The nation’s top monetary policymaker last month kept interest rates unchanged, although indicators point to an economic boom and rising inflationary risks.
“Several directors expressed their views about inflation at home and abroad,” expecting US inflation to climb higher this year before easing next year, the minutes said.
Imported inflation caused by rising global crude oil price hikes would materially affect domestic prices as Taiwan is a small open economy, one director said, adding that one-half of the 2.48 percent rise in inflation in May was attributable to increases in fuel and lubricant prices, as well as airplane fares.
The director suggested careful monitoring to see if the upturn in domestic inflation would persist or gain traction.
Import prices and the prices of goods for domestic sales both advanced rapidly in the past few months, another director said, attributing it to soaring raw material prices, as well as a lower base effect.
It is therefore necessary to pay close attention to import price movements to better understand inflation risks as the import price index and the wholesale price index serve as useful guidance, the director said.
One board director lent support to a rate hold, saying that the US Federal Reserve deemed existing inflation hikes as temporary and irrelevant to long-term trends.
The central bank expects the consumer price index (CPI) to grow a mild 1.6 percent this year, even though the inflationary gauge saw steep increases in the past few months due in part to a lower base last year.
One director said it is inappropriate to call inflation this year “mild,” as the bank’s projected 1.6 percent increase for this year would be a sharp increase from a decline of 0.23 percent last year.

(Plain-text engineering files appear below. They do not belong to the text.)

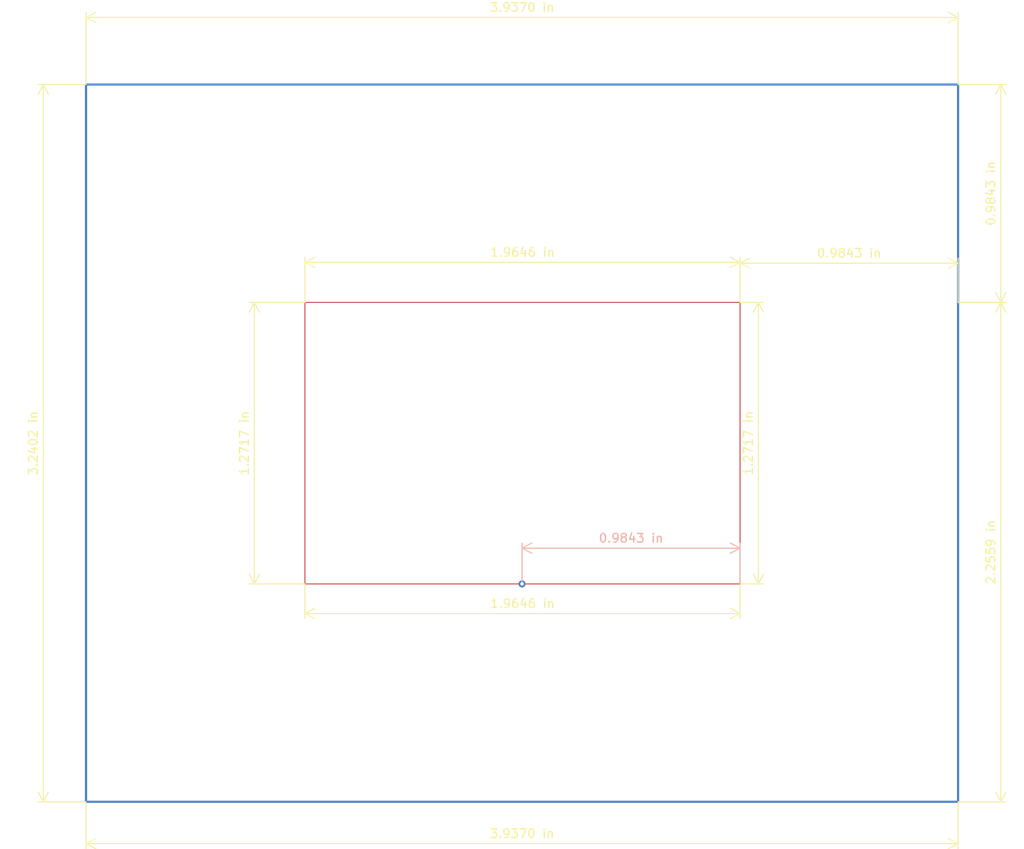
<source format=kicad_pcb>
(kicad_pcb (version 20171130) (host pcbnew "(5.1.2)-2")

  (general
    (thickness 1.6)
    (drawings 11)
    (tracks 9)
    (zones 0)
    (modules 0)
    (nets 1)
  )

  (page A4)
  (layers
    (0 F.Cu signal)
    (31 B.Cu signal)
    (32 B.Adhes user)
    (33 F.Adhes user)
    (34 B.Paste user)
    (35 F.Paste user)
    (36 B.SilkS user)
    (37 F.SilkS user)
    (38 B.Mask user)
    (39 F.Mask user)
    (40 Dwgs.User user)
    (41 Cmts.User user)
    (42 Eco1.User user)
    (43 Eco2.User user)
    (44 Edge.Cuts user)
    (45 Margin user)
    (46 B.CrtYd user)
    (47 F.CrtYd user)
    (48 B.Fab user)
    (49 F.Fab user)
  )

  (setup
    (last_trace_width 0.25)
    (trace_clearance 0.2)
    (zone_clearance 0.508)
    (zone_45_only no)
    (trace_min 0.2)
    (via_size 0.8)
    (via_drill 0.4)
    (via_min_size 0.4)
    (via_min_drill 0.3)
    (uvia_size 0.3)
    (uvia_drill 0.1)
    (uvias_allowed no)
    (uvia_min_size 0.2)
    (uvia_min_drill 0.1)
    (edge_width 0.05)
    (segment_width 0.2)
    (pcb_text_width 0.3)
    (pcb_text_size 1.5 1.5)
    (mod_edge_width 0.12)
    (mod_text_size 1 1)
    (mod_text_width 0.15)
    (pad_size 1.524 1.524)
    (pad_drill 0.762)
    (pad_to_mask_clearance 0.051)
    (solder_mask_min_width 0.25)
    (aux_axis_origin 0 0)
    (visible_elements FFFFFF7F)
    (pcbplotparams
      (layerselection 0x010fc_ffffffff)
      (usegerberextensions false)
      (usegerberattributes false)
      (usegerberadvancedattributes false)
      (creategerberjobfile false)
      (excludeedgelayer true)
      (linewidth 0.100000)
      (plotframeref false)
      (viasonmask false)
      (mode 1)
      (useauxorigin false)
      (hpglpennumber 1)
      (hpglpenspeed 20)
      (hpglpendiameter 15.000000)
      (psnegative false)
      (psa4output false)
      (plotreference true)
      (plotvalue true)
      (plotinvisibletext false)
      (padsonsilk false)
      (subtractmaskfromsilk false)
      (outputformat 1)
      (mirror false)
      (drillshape 1)
      (scaleselection 1)
      (outputdirectory ""))
  )

  (net 0 "")

  (net_class Default "This is the default net class."
    (clearance 0.2)
    (trace_width 0.25)
    (via_dia 0.8)
    (via_drill 0.4)
    (uvia_dia 0.3)
    (uvia_drill 0.1)
  )

  (dimension 25 (width 0.12) (layer B.SilkS)
    (gr_text "25.000 mm" (at 132.1 101.23) (layer B.SilkS)
      (effects (font (size 1 1) (thickness 0.15)))
    )
    (feature1 (pts (xy 119.6 106.6) (xy 119.6 101.913579)))
    (feature2 (pts (xy 144.6 106.6) (xy 144.6 101.913579)))
    (crossbar (pts (xy 144.6 102.5) (xy 119.6 102.5)))
    (arrow1a (pts (xy 119.6 102.5) (xy 120.726504 101.913579)))
    (arrow1b (pts (xy 119.6 102.5) (xy 120.726504 103.086421)))
    (arrow2a (pts (xy 144.6 102.5) (xy 143.473496 101.913579)))
    (arrow2b (pts (xy 144.6 102.5) (xy 143.473496 103.086421)))
  )
  (dimension 82.3 (width 0.12) (layer F.SilkS)
    (gr_text "82.300 mm" (at 63.43 90.45 90) (layer F.SilkS)
      (effects (font (size 1 1) (thickness 0.15)))
    )
    (feature1 (pts (xy 69.6 49.3) (xy 64.113579 49.3)))
    (feature2 (pts (xy 69.6 131.6) (xy 64.113579 131.6)))
    (crossbar (pts (xy 64.7 131.6) (xy 64.7 49.3)))
    (arrow1a (pts (xy 64.7 49.3) (xy 65.286421 50.426504)))
    (arrow1b (pts (xy 64.7 49.3) (xy 64.113579 50.426504)))
    (arrow2a (pts (xy 64.7 131.6) (xy 65.286421 130.473496)))
    (arrow2b (pts (xy 64.7 131.6) (xy 64.113579 130.473496)))
  )
  (dimension 100 (width 0.12) (layer F.SilkS)
    (gr_text "100.000 mm" (at 119.6 137.67) (layer F.SilkS)
      (effects (font (size 1 1) (thickness 0.15)))
    )
    (feature1 (pts (xy 69.6 131.6) (xy 69.6 136.986421)))
    (feature2 (pts (xy 169.6 131.6) (xy 169.6 136.986421)))
    (crossbar (pts (xy 169.6 136.4) (xy 69.6 136.4)))
    (arrow1a (pts (xy 69.6 136.4) (xy 70.726504 135.813579)))
    (arrow1b (pts (xy 69.6 136.4) (xy 70.726504 136.986421)))
    (arrow2a (pts (xy 169.6 136.4) (xy 168.473496 135.813579)))
    (arrow2b (pts (xy 169.6 136.4) (xy 168.473496 136.986421)))
  )
  (dimension 100 (width 0.12) (layer F.SilkS)
    (gr_text "100.000 mm" (at 119.6 40.33) (layer F.SilkS)
      (effects (font (size 1 1) (thickness 0.15)))
    )
    (feature1 (pts (xy 69.6 49.3) (xy 69.6 41.013579)))
    (feature2 (pts (xy 169.6 49.3) (xy 169.6 41.013579)))
    (crossbar (pts (xy 169.6 41.6) (xy 69.6 41.6)))
    (arrow1a (pts (xy 69.6 41.6) (xy 70.726504 41.013579)))
    (arrow1b (pts (xy 69.6 41.6) (xy 70.726504 42.186421)))
    (arrow2a (pts (xy 169.6 41.6) (xy 168.473496 41.013579)))
    (arrow2b (pts (xy 169.6 41.6) (xy 168.473496 42.186421)))
  )
  (dimension 25 (width 0.12) (layer F.SilkS)
    (gr_text "25.000 mm" (at 175.77 61.8 90) (layer F.SilkS)
      (effects (font (size 1 1) (thickness 0.15)))
    )
    (feature1 (pts (xy 169.6 49.3) (xy 175.086421 49.3)))
    (feature2 (pts (xy 169.6 74.3) (xy 175.086421 74.3)))
    (crossbar (pts (xy 174.5 74.3) (xy 174.5 49.3)))
    (arrow1a (pts (xy 174.5 49.3) (xy 175.086421 50.426504)))
    (arrow1b (pts (xy 174.5 49.3) (xy 173.913579 50.426504)))
    (arrow2a (pts (xy 174.5 74.3) (xy 175.086421 73.173496)))
    (arrow2b (pts (xy 174.5 74.3) (xy 173.913579 73.173496)))
  )
  (dimension 57.3 (width 0.12) (layer F.SilkS)
    (gr_text "57.300 mm" (at 175.77 102.95 270) (layer F.SilkS)
      (effects (font (size 1 1) (thickness 0.15)))
    )
    (feature1 (pts (xy 169.6 131.6) (xy 175.086421 131.6)))
    (feature2 (pts (xy 169.6 74.3) (xy 175.086421 74.3)))
    (crossbar (pts (xy 174.5 74.3) (xy 174.5 131.6)))
    (arrow1a (pts (xy 174.5 131.6) (xy 173.913579 130.473496)))
    (arrow1b (pts (xy 174.5 131.6) (xy 175.086421 130.473496)))
    (arrow2a (pts (xy 174.5 74.3) (xy 173.913579 75.426504)))
    (arrow2b (pts (xy 174.5 74.3) (xy 175.086421 75.426504)))
  )
  (dimension 25 (width 0.12) (layer F.SilkS)
    (gr_text "25.000 mm" (at 157.1 68.53) (layer F.SilkS)
      (effects (font (size 1 1) (thickness 0.15)))
    )
    (feature1 (pts (xy 169.6 74.3) (xy 169.6 69.213579)))
    (feature2 (pts (xy 144.6 74.3) (xy 144.6 69.213579)))
    (crossbar (pts (xy 144.6 69.8) (xy 169.6 69.8)))
    (arrow1a (pts (xy 169.6 69.8) (xy 168.473496 70.386421)))
    (arrow1b (pts (xy 169.6 69.8) (xy 168.473496 69.213579)))
    (arrow2a (pts (xy 144.6 69.8) (xy 145.726504 70.386421)))
    (arrow2b (pts (xy 144.6 69.8) (xy 145.726504 69.213579)))
  )
  (dimension 49.9 (width 0.12) (layer F.SilkS)
    (gr_text "49.900 mm" (at 119.65 111.269999) (layer F.SilkS)
      (effects (font (size 1 1) (thickness 0.15)))
    )
    (feature1 (pts (xy 144.6 106.6) (xy 144.6 110.58642)))
    (feature2 (pts (xy 94.7 106.6) (xy 94.7 110.58642)))
    (crossbar (pts (xy 94.7 109.999999) (xy 144.6 109.999999)))
    (arrow1a (pts (xy 144.6 109.999999) (xy 143.473496 110.58642)))
    (arrow1b (pts (xy 144.6 109.999999) (xy 143.473496 109.413578)))
    (arrow2a (pts (xy 94.7 109.999999) (xy 95.826504 110.58642)))
    (arrow2b (pts (xy 94.7 109.999999) (xy 95.826504 109.413578)))
  )
  (dimension 32.3 (width 0.12) (layer F.SilkS)
    (gr_text "32.300 mm" (at 87.63 90.45 270) (layer F.SilkS)
      (effects (font (size 1 1) (thickness 0.15)))
    )
    (feature1 (pts (xy 94.7 106.6) (xy 88.313579 106.6)))
    (feature2 (pts (xy 94.7 74.3) (xy 88.313579 74.3)))
    (crossbar (pts (xy 88.9 74.3) (xy 88.9 106.6)))
    (arrow1a (pts (xy 88.9 106.6) (xy 88.313579 105.473496)))
    (arrow1b (pts (xy 88.9 106.6) (xy 89.486421 105.473496)))
    (arrow2a (pts (xy 88.9 74.3) (xy 88.313579 75.426504)))
    (arrow2b (pts (xy 88.9 74.3) (xy 89.486421 75.426504)))
  )
  (dimension 49.9 (width 0.12) (layer F.SilkS)
    (gr_text "49.900 mm" (at 119.65 68.43) (layer F.SilkS)
      (effects (font (size 1 1) (thickness 0.15)))
    )
    (feature1 (pts (xy 94.7 74.3) (xy 94.7 69.113579)))
    (feature2 (pts (xy 144.6 74.3) (xy 144.6 69.113579)))
    (crossbar (pts (xy 144.6 69.7) (xy 94.7 69.7)))
    (arrow1a (pts (xy 94.7 69.7) (xy 95.826504 69.113579)))
    (arrow1b (pts (xy 94.7 69.7) (xy 95.826504 70.286421)))
    (arrow2a (pts (xy 144.6 69.7) (xy 143.473496 69.113579)))
    (arrow2b (pts (xy 144.6 69.7) (xy 143.473496 70.286421)))
  )
  (dimension 32.3 (width 0.12) (layer F.SilkS)
    (gr_text "32.300 mm" (at 147.97 90.45 270) (layer F.SilkS)
      (effects (font (size 1 1) (thickness 0.15)))
    )
    (feature1 (pts (xy 144.6 106.6) (xy 147.286421 106.6)))
    (feature2 (pts (xy 144.6 74.3) (xy 147.286421 74.3)))
    (crossbar (pts (xy 146.7 74.3) (xy 146.7 106.6)))
    (arrow1a (pts (xy 146.7 106.6) (xy 146.113579 105.473496)))
    (arrow1b (pts (xy 146.7 106.6) (xy 147.286421 105.473496)))
    (arrow2a (pts (xy 146.7 74.3) (xy 146.113579 75.426504)))
    (arrow2b (pts (xy 146.7 74.3) (xy 147.286421 75.426504)))
  )

  (segment (start 94.7 106.6) (end 94.7 74.3) (width 0.1) (layer F.Cu) (net 0))
  (segment (start 94.7 74.3) (end 144.6 74.3) (width 0.1) (layer F.Cu) (net 0))
  (segment (start 144.6 74.3) (end 144.6 106.6) (width 0.1) (layer F.Cu) (net 0))
  (segment (start 144.6 106.6) (end 94.7 106.6) (width 0.1) (layer F.Cu) (net 0))
  (segment (start 169.6 49.3) (end 169.6 131.6) (width 0.25) (layer B.Cu) (net 0))
  (segment (start 169.6 131.6) (end 69.6 131.6) (width 0.25) (layer B.Cu) (net 0))
  (segment (start 69.6 131.6) (end 69.6 49.3) (width 0.25) (layer B.Cu) (net 0))
  (segment (start 69.6 49.3) (end 169.6 49.3) (width 0.25) (layer B.Cu) (net 0))
  (via (at 119.6 106.6) (size 0.8) (drill 0.4) (layers F.Cu B.Cu) (net 0))

)

</source>
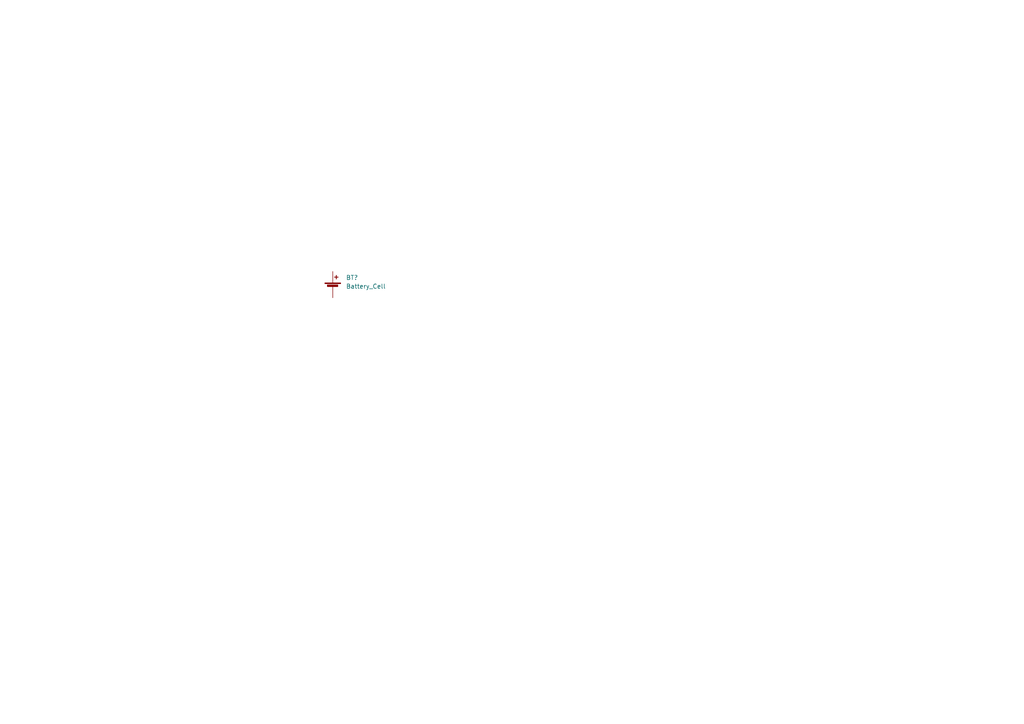
<source format=kicad_sch>
(kicad_sch (version 20211123) (generator eeschema)

  (uuid e96557f2-c1a9-4fec-b509-4ed1952a1f96)

  (paper "A4")

  


  (symbol (lib_id "Device:Battery_Cell") (at 96.52 83.82 0) (unit 1)
    (in_bom yes) (on_board yes) (fields_autoplaced)
    (uuid f7842bbe-4107-4771-b560-acf4b11eb5a4)
    (property "Reference" "BT?" (id 0) (at 100.33 80.5179 0)
      (effects (font (size 1.27 1.27)) (justify left))
    )
    (property "Value" "Battery_Cell" (id 1) (at 100.33 83.0579 0)
      (effects (font (size 1.27 1.27)) (justify left))
    )
    (property "Footprint" "" (id 2) (at 96.52 82.296 90)
      (effects (font (size 1.27 1.27)) hide)
    )
    (property "Datasheet" "~" (id 3) (at 96.52 82.296 90)
      (effects (font (size 1.27 1.27)) hide)
    )
    (pin "1" (uuid d17edb8a-f294-4564-b9b9-01ec33965334))
    (pin "2" (uuid 53c835d1-d9e2-4dc3-b0a2-f9ac9e7bed30))
  )
)

</source>
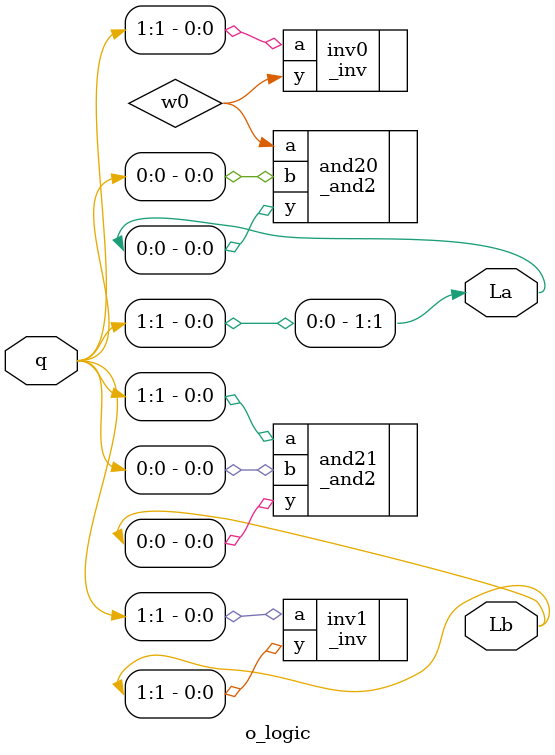
<source format=v>
module o_logic(La, Lb, q);
	
	input [1:0] q;				// 2bit input port
	output [1:0] La, Lb;		// 2bit output ports
	
	assign La[1] = q[1];								
	_inv inv0	(.a(q[1]), .y(w0));					// w0 = ~q[1]
	_and2 and20 (.a(w0), .b(q[0]),. y(La[0]));	// La[0] = w0 & q[0]
	_inv inv1	(.a(q[1]), .y(Lb[1]));				// Lb[1] = ~q[1]
	_and2 and21	(.a(q[1]),. b(q[0]), .y(Lb[0]));	// Lb[0] = q[1] & q[0]

endmodule


</source>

The director pressed the central bank to reveal its criteria on “overheating.”
Another board director said that Switzerland, which is also a small and open economy, has an inflation target range of higher than zero but lower than 2 percent, which is similar to that of Taiwan.
Inflation is not a serious cause for worry in Taiwan, because CPI readings, fueled in part by private investment, would likely peak in the second quarter and subside thereafter, the director said.